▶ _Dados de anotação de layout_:
*****
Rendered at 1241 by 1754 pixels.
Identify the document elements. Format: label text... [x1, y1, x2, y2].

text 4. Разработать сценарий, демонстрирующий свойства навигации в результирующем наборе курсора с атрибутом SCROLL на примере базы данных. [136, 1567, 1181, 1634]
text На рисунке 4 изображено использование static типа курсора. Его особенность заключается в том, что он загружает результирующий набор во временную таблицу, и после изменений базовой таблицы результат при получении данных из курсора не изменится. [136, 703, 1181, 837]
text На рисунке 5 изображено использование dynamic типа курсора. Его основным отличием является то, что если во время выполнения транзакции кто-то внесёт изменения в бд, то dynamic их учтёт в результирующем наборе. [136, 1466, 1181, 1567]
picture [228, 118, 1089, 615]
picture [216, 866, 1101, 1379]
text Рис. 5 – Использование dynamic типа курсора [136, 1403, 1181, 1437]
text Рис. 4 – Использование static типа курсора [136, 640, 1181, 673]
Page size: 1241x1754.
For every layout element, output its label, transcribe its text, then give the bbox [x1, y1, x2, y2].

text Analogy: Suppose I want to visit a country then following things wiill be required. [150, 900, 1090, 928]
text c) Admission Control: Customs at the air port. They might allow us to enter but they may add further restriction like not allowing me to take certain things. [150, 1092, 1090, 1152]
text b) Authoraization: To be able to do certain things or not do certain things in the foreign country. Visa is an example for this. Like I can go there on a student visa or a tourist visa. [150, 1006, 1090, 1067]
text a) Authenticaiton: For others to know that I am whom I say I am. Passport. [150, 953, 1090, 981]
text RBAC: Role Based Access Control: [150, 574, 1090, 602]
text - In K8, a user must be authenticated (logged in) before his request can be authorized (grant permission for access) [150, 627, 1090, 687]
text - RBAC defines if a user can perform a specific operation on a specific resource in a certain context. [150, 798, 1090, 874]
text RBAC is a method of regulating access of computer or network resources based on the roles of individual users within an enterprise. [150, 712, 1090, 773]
*****
▶ _TAREFA_:
Reproduza palavra por palavra as linhas acima, começando no início delas e terminando na linha que contém "text 4. Разработать", com as duas extremidades incluídas.

▶ _RESPOSTA_:
Rendered at 1241 by 1754 pixels.
Identify the document elements. Format: label text... [x1, y1, x2, y2].

text 4. Разработать сценарий, демонстрирующий свойства навигации в результирующем наборе курсора с атрибутом SCROLL на примере базы данных. [136, 1567, 1181, 1634]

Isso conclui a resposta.